再看到hyperopt/tpe.py:837对于suggest函数的定义：

def suggest(
    new_ids,
    domain,
    trials,
    seed,
    prior_weight=_default_prior_weight,
    n_startup_jobs=_default_n_startup_jobs,
    n_EI_candidates=_default_n_EI_candidates,
    gamma=_default_gamma,
    verbose=True,
):

上面的algo对象可能是一个偏函数（存疑）

先不管这些，进入suggest函数内。

    # use build_posterior_wrapper to create the pyll nodes
    observed, observed_loss, posterior = build_posterior_wrapper(
        domain, prior_weight, gamma
    )

这里说nodes, 可以涉及到了树结构超参空间了，要留意。

def build_posterior_wrapper(domain, prior_weight, gamma):

prior_weight (float): smoothing factor for counts, to avoid having 0 prob
gamma (float): the threshold to split between l(x) and g(x), see eq. 2

gamma就是 γ \gamma γ

γ = p ( y < y ∗ ) \gamma=p(y < y^{*}) γ=p(y<y∗)

打印一下gamma，果然是上分位数0.25，。

# -- these dummy values will be replaced in build_posterior() and never used
observed = {"idxs": pyll.Literal(), "vals": pyll.Literal()}
observed_loss = {"idxs": pyll.Literal(), "vals": pyll.Literal()}

observed和observed_loss对应的应该是论文中的观测值，分别是X和y。

进入hyperopt.tpe.build_posterior。参数：

def build_posterior(
    specs,
    prior_idxs,
    prior_vals,
    obs_idxs,
    obs_vals,
    obs_loss_idxs,
    obs_loss_vals,
    oloss_gamma,
    prior_weight,
):

注释：

This method clones a posterior inference graph by iterating forward in topological order, and replacing prior random-variables (prior_idxs, prior_vals) with new posterior distributions (post_specs, post_idxs, post_vals) that make use of observations (obs_idxs, obs_vals).

该方法通过按拓扑顺序向前迭代，用新的后验分布（post_specs, post_idxs, post_vals）代替先验随机变量（prior_idxs, prior_vals），利用观测值（obs_idxs, obs_vals）克隆后验推理图。

从注释中我们不难看出，prior_idxs， prior_vals是先验随机变量， obs_idxs， obs_vals，obs_loss_idxs，obs_loss_vals是观测。往下翻，返回值是return post_idxs, post_vals，对应的是注释中说的后验分布。

expr = pyll.as_apply([specs, prior_idxs, prior_vals])

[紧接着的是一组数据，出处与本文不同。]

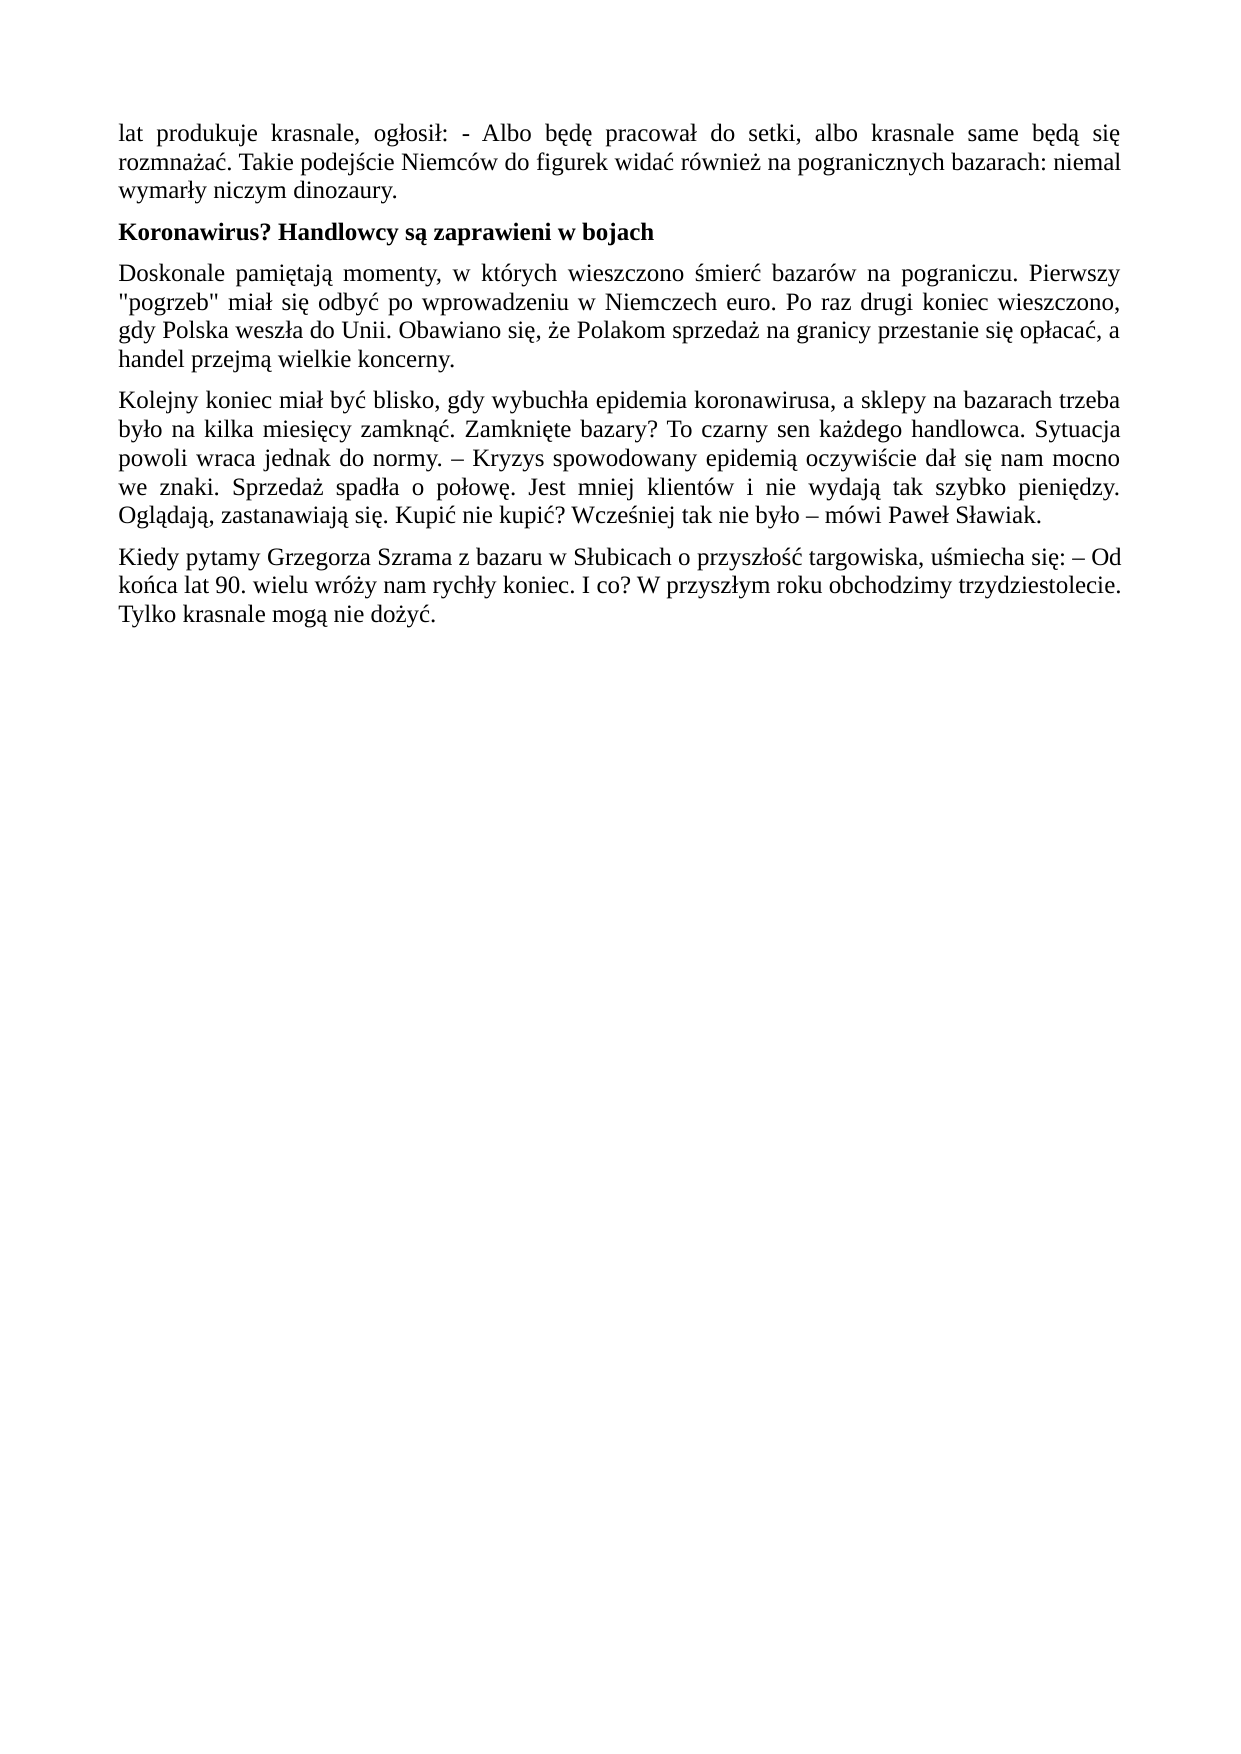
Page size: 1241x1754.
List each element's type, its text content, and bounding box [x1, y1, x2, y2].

text Koronawirus? Handlowcy są zaprawieni w bojach [118, 217, 1122, 246]
text Kolejny koniec miał być blisko, gdy wybuchła epidemia koronawirusa, a sklepy na bazarach trzeba było na kilka miesięcy zamknąć. Zamknięte bazary? To czarny sen każdego handlowca. Sytuacja powoli wraca jednak do normy. – Kryzys spowodowany epidemią oczywiście dał się nam mocno we znaki. Sprzedaż spadła o połowę. Jest mniej klientów i nie wydają tak szybko pieniędzy. Oglądają, zastanawiają się. Kupić nie kupić? Wcześniej tak nie było – mówi Paweł Sławiak. [118, 386, 1122, 529]
text lat produkuje krasnale, ogłosił: - Albo będę pracował do setki, albo krasnale same będą się rozmnażać. Takie podejście Niemców do figurek widać również na pogranicznych bazarach: niemal wymarły niczym dinozaury. [118, 118, 1122, 204]
text Kiedy pytamy Grzegorza Szrama z bazaru w Słubicach o przyszłość targowiska, uśmiecha się: – Od końca lat 90. wielu wróży nam rychły koniec. I co? W przyszłym roku obchodzimy trzydziestolecie. Tylko krasnale mogą nie dożyć. [118, 542, 1122, 628]
text Doskonale pamiętają momenty, w których wieszczono śmierć bazarów na pograniczu. Pierwszy "pogrzeb" miał się odbyć po wprowadzeniu w Niemczech euro. Po raz drugi koniec wieszczono, gdy Polska weszła do Unii. Obawiano się, że Polakom sprzedaż na granicy przestanie się opłacać, a handel przejmą wielkie koncerny. [118, 258, 1122, 373]
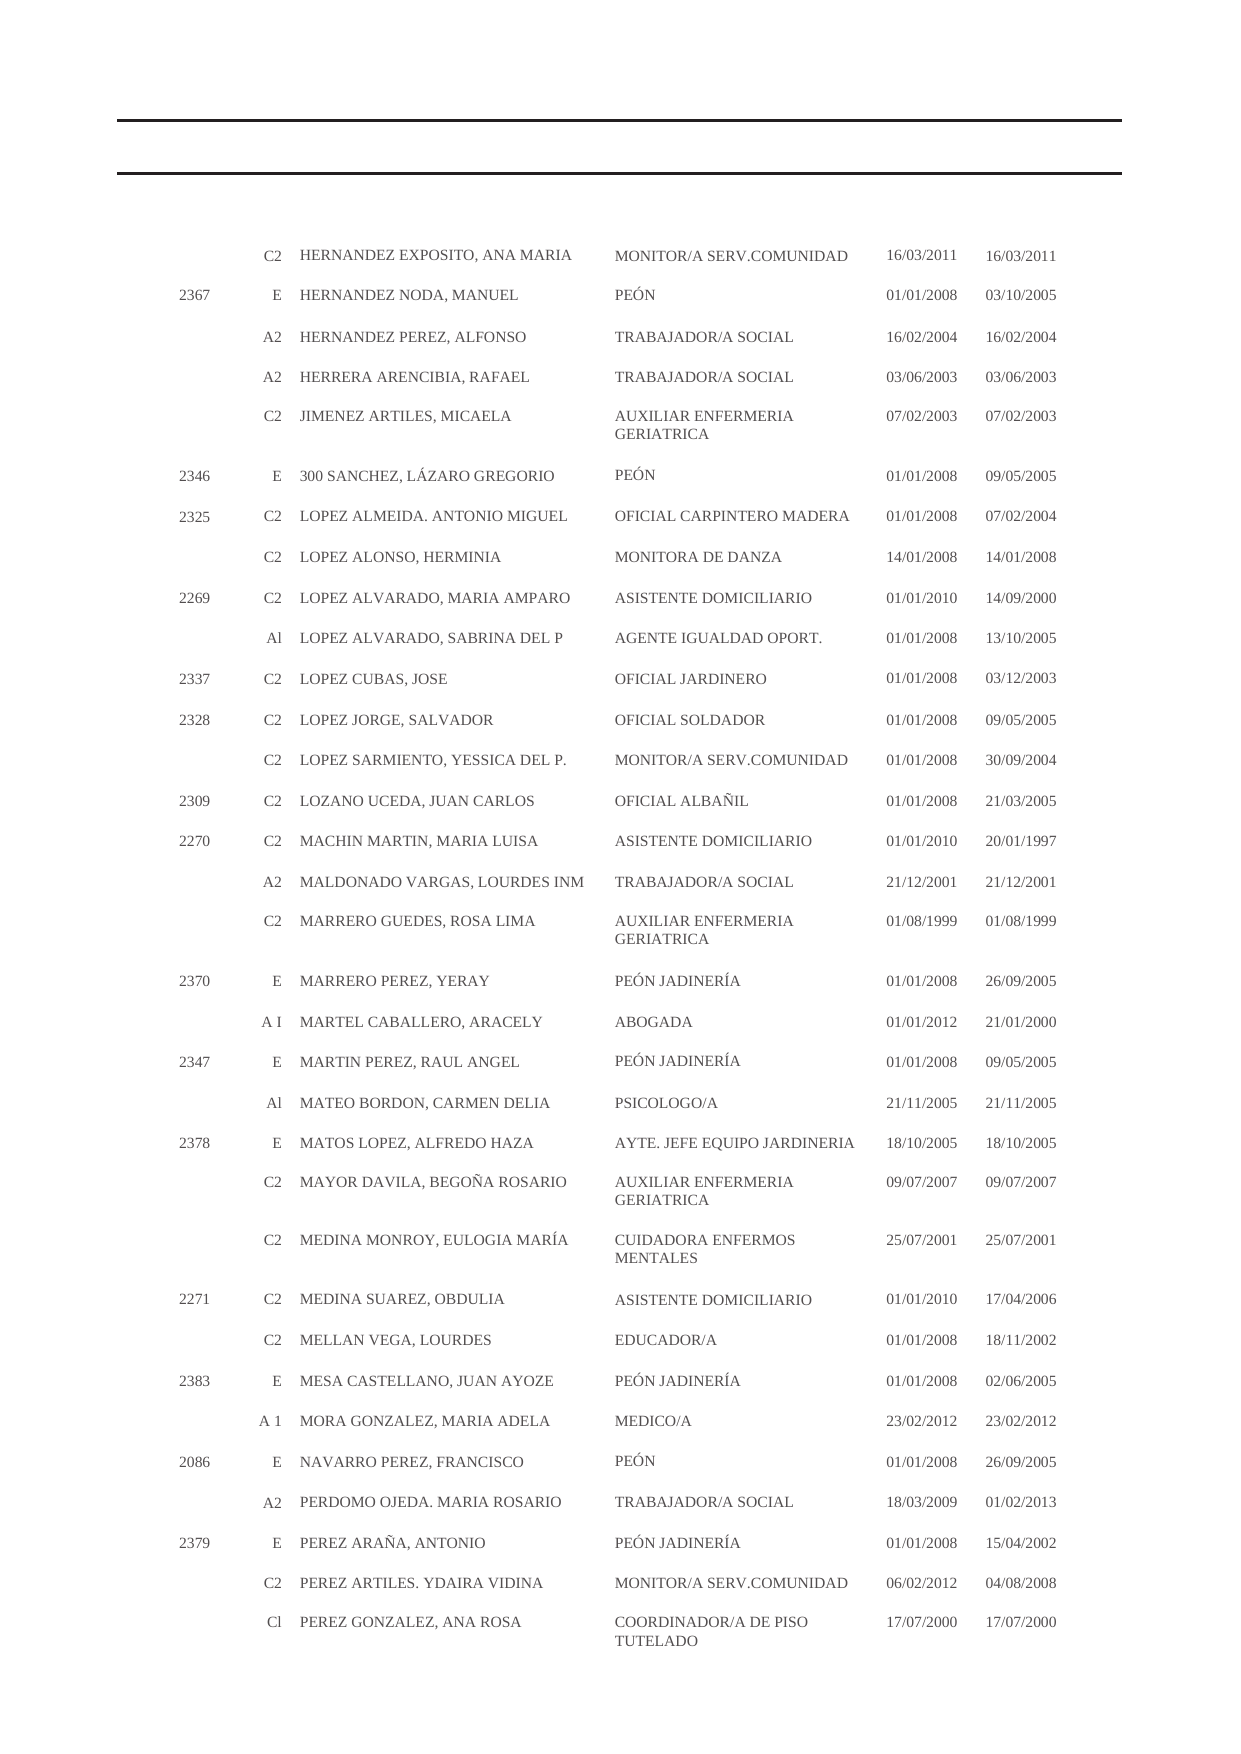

这里大概是将用python数据结构（dict，list，tuple）定义的东西转为他特定的数据结构。

nodes = pyll.dfs(expr)

打印一下，inputs()好像返回了什么不得了的东西。估计表示的是树的分支吧

expr.inputs()
Out[29]: 
                                                       
[<hyperopt.pyll.base.Apply at 0x7f9b93599cc0>,
 <hyperopt.pyll.base.Apply at 0x7f9b6473d898>,
 <hyperopt.pyll.base.Apply at 0x7f9b6473dac8>]
  0%|          | 0/200 [52:44<?, ?trial/s, best loss=?]

初步理解hyperopt源码_3d
因为对于空间的定义，可以想象成一个树，有3个分支。

dfs是深度优先搜索算法，因为这个函数比较短，这里贴出完整代码：

def dfs(aa, seq=None, seqset=None):
    if seq is None:
        assert seqset is None
        seq = []
        seqset = {}
    # -- seqset is the set of all nodes we have seen (which may be still on
    #    the stack)
    #    N.B. it used to be a stack, but now it's a dict mapping to inputs
    #    because that's an optimization saving us from having to call inputs
    #    so often.
    if aa in seqset:  # 这个结点已经看过了，退出
        return
    assert isinstance(aa, Apply)
    seqset[aa] = aa.inputs()  # 表示aa的分支
    for ii in seqset[aa]:
        dfs(ii, seq, seqset)
    seq.append(aa)
    return seq

In[36]: len(nodes)
Out[36]: 
261

为啥这么多结点？存疑，待研究

	# prior_vals: 
#   	{'C': <hyperopt.pyll.base.Apply at 0x7f9b6529c978>,
#      'kernel': <hyperopt.pyll.base.Apply at 0x7f9b935a3160>,
    for nid in prior_vals: # nid: C
        # construct the leading args for each call to adaptive_parzen_sampler
        # which will permit the "adaptive parzen samplers" to adapt to the
        # correct samples.
        obs_below, obs_above = scope.ap_split_trials(
            obs_idxs[nid], obs_vals[nid], obs_loss_idxs, obs_loss_vals, oloss_gamma
        )

进入hyperopt.tpe.ap_split_trials

@scope.define_info(o_len=2)
def ap_split_trials(o_idxs, o_vals, l_idxs, l_vals, gamma, gamma_cap=DEFAULT_LF):
    """Split the elements of `o_vals` (observations values) into two groups: those for
    trials whose losses (`l_vals`) were above gamma, and those below gamma. Note that
    only unique elements are returned, so the total number of returned elements might
    be lower than `len(o_vals)`
    """
    o_idxs, o_vals, l_idxs, l_vals = list(
        map(np.asarray, [o_idxs, o_vals, l_idxs, l_vals])
    )

    # XXX if this is working, refactor this sort for efficiency

    # Splitting is done this way to cope with duplicate loss values.
    n_below = min(int(np.ceil(gamma * np.sqrt(len(l_vals)))), gamma_cap)
    l_order = np.argsort(l_vals)

    keep_idxs = set(l_idxs[l_order[:n_below]])
    below = [v for i, v in zip(o_idxs, o_vals) if i in keep_idxs]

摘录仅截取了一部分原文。